### DATA PROVIDED
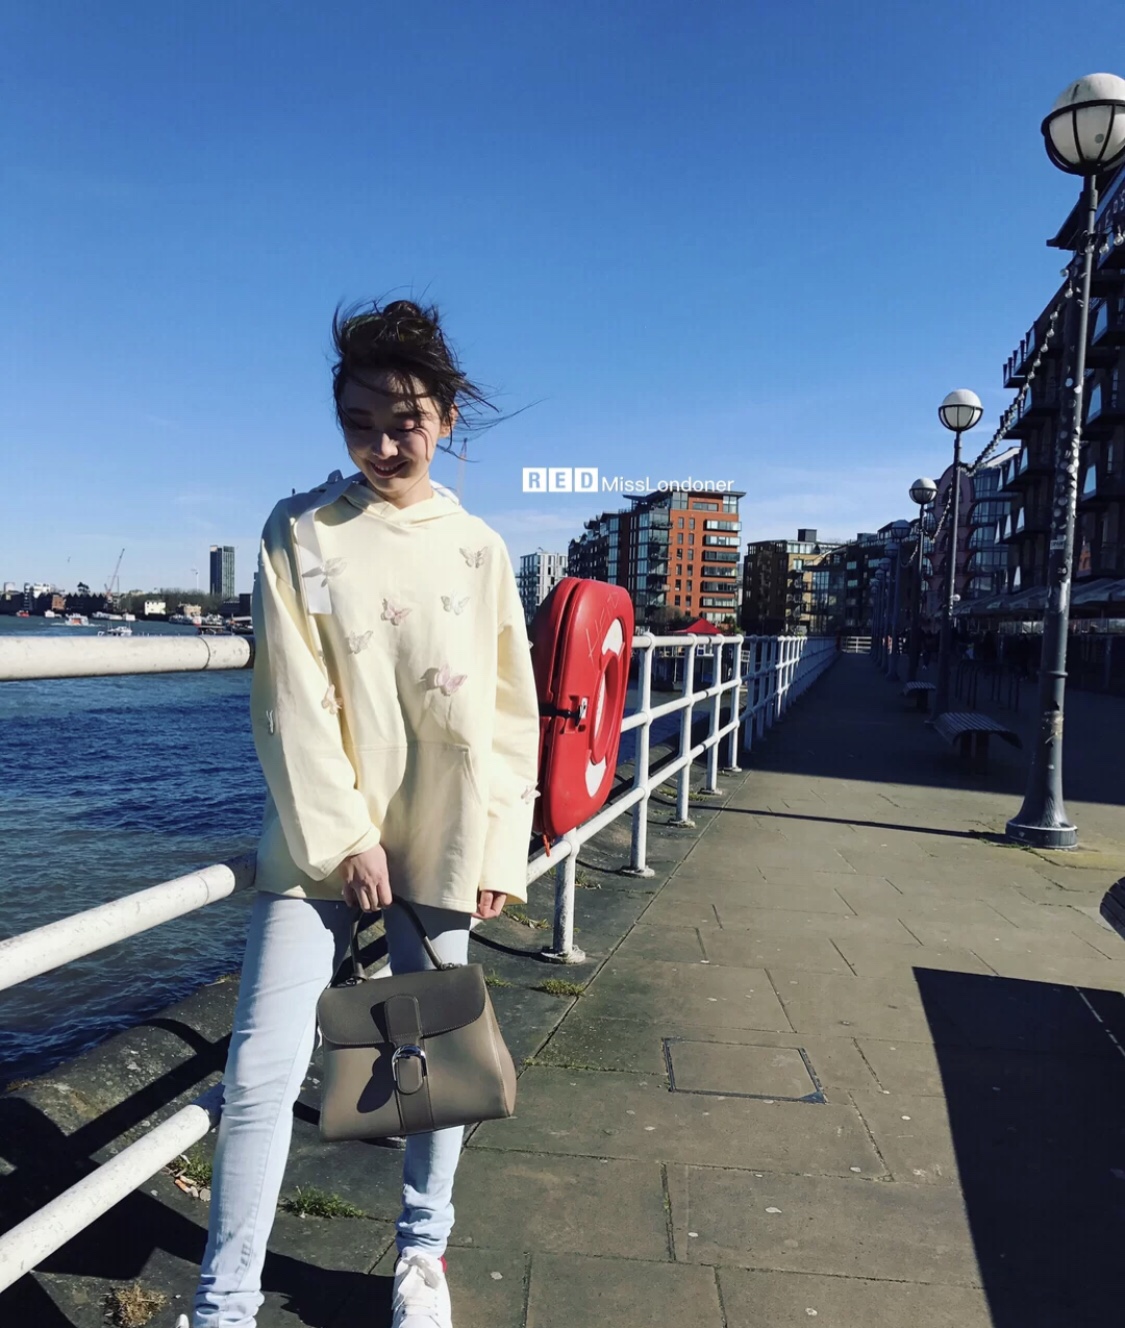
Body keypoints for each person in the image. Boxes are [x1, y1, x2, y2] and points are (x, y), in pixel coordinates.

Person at [181, 299, 541, 1328]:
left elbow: (508, 709)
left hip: (447, 824)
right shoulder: (300, 528)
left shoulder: (479, 547)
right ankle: (223, 1302)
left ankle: (422, 1252)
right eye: (359, 424)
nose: (383, 446)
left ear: (447, 421)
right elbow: (289, 696)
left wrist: (497, 847)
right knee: (263, 1067)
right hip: (318, 837)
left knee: (440, 1062)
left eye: (405, 423)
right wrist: (344, 836)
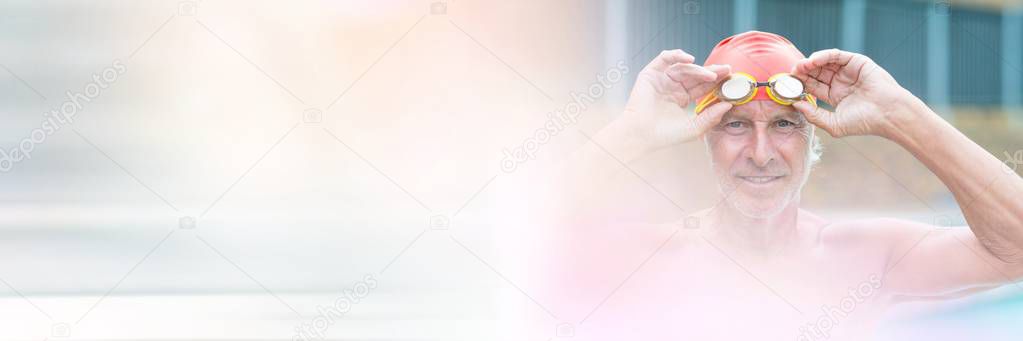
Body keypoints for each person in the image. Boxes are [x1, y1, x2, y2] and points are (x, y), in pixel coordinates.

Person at [548, 31, 1023, 340]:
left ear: (813, 137)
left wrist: (900, 114)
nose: (759, 152)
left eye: (783, 126)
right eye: (735, 126)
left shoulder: (867, 257)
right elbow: (514, 240)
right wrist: (631, 134)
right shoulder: (645, 260)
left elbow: (1016, 249)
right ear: (704, 139)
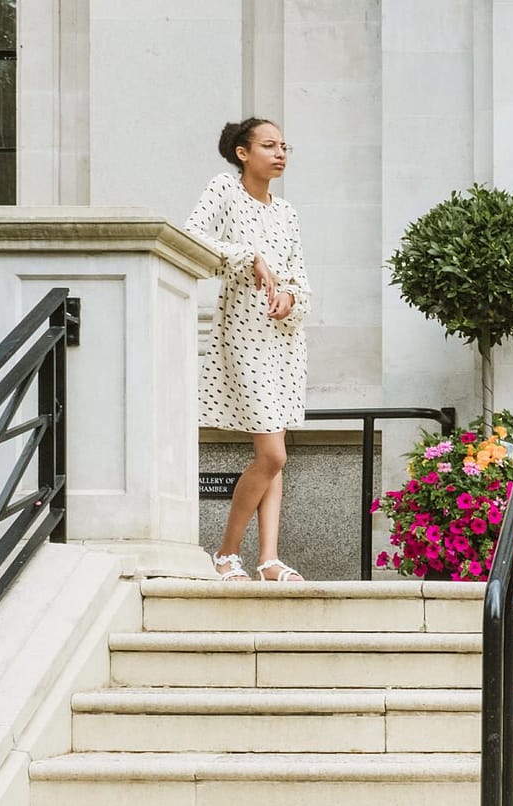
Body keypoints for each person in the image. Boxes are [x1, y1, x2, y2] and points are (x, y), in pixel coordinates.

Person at [185, 117, 310, 582]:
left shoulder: (288, 212)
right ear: (243, 152)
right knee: (272, 454)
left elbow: (301, 278)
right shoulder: (224, 190)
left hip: (284, 342)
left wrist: (290, 297)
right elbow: (191, 238)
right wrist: (246, 256)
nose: (280, 154)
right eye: (269, 145)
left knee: (274, 452)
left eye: (284, 146)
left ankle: (269, 559)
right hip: (242, 336)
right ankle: (225, 552)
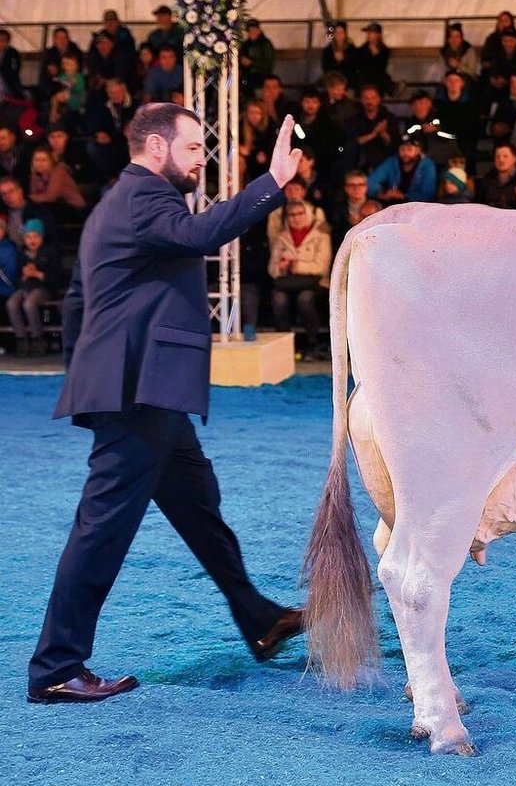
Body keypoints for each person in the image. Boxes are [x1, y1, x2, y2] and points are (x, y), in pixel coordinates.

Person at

### WHAT NEEDS TO BE DONE
The required output is each record above, reproduced exactly, without its pictures.

### SOLUTION TO THIS TASK
Body keypoints for each person in the image. Boxes are [x1, y1, x2, y2] and points are (x, y), in pixel coordinates.

Person at [181, 299, 541, 1328]:
left elbow: (508, 709)
left hip: (447, 824)
right shoulder: (300, 528)
left shoulder: (479, 547)
right ankle: (223, 1302)
left ankle: (422, 1252)
right eye: (359, 424)
nose: (383, 446)
left ear: (447, 421)
right elbow: (289, 696)
left wrist: (497, 847)
right knee: (263, 1067)
right hip: (318, 837)
left knee: (440, 1062)
left eye: (405, 423)
right wrist: (344, 836)
Body keypoints for each person in the image. Boxes are [x1, y1, x2, y2] and points are (x, y), in pixel coordinates.

Person at [548, 31, 1023, 340]:
left ear: (813, 137)
left wrist: (900, 114)
nose: (759, 152)
left eye: (783, 126)
right eye: (735, 126)
left shoulder: (867, 257)
right elbow: (514, 240)
right wrist: (631, 134)
right shoulder: (645, 260)
left elbow: (1016, 249)
right ear: (704, 139)
Body keypoints for each person in the image. Boxes are [x1, y1, x2, y2] and points are (x, y), in pixel coordinates.

Person at [185, 117, 310, 582]:
left shoulder: (288, 212)
right ear: (243, 152)
right knee: (272, 454)
left elbow: (301, 278)
right shoulder: (224, 190)
left hip: (284, 342)
left wrist: (290, 297)
right elbow: (191, 238)
right wrist: (246, 256)
nose: (280, 154)
right eye: (269, 145)
left knee: (274, 452)
left eye: (284, 146)
left ankle: (269, 559)
right hip: (242, 336)
right ankle: (225, 552)
Body keypoints for each person in the image. Boxes are [x1, y1, x2, y2] and points are (x, y), in pixel coordinates.

Person at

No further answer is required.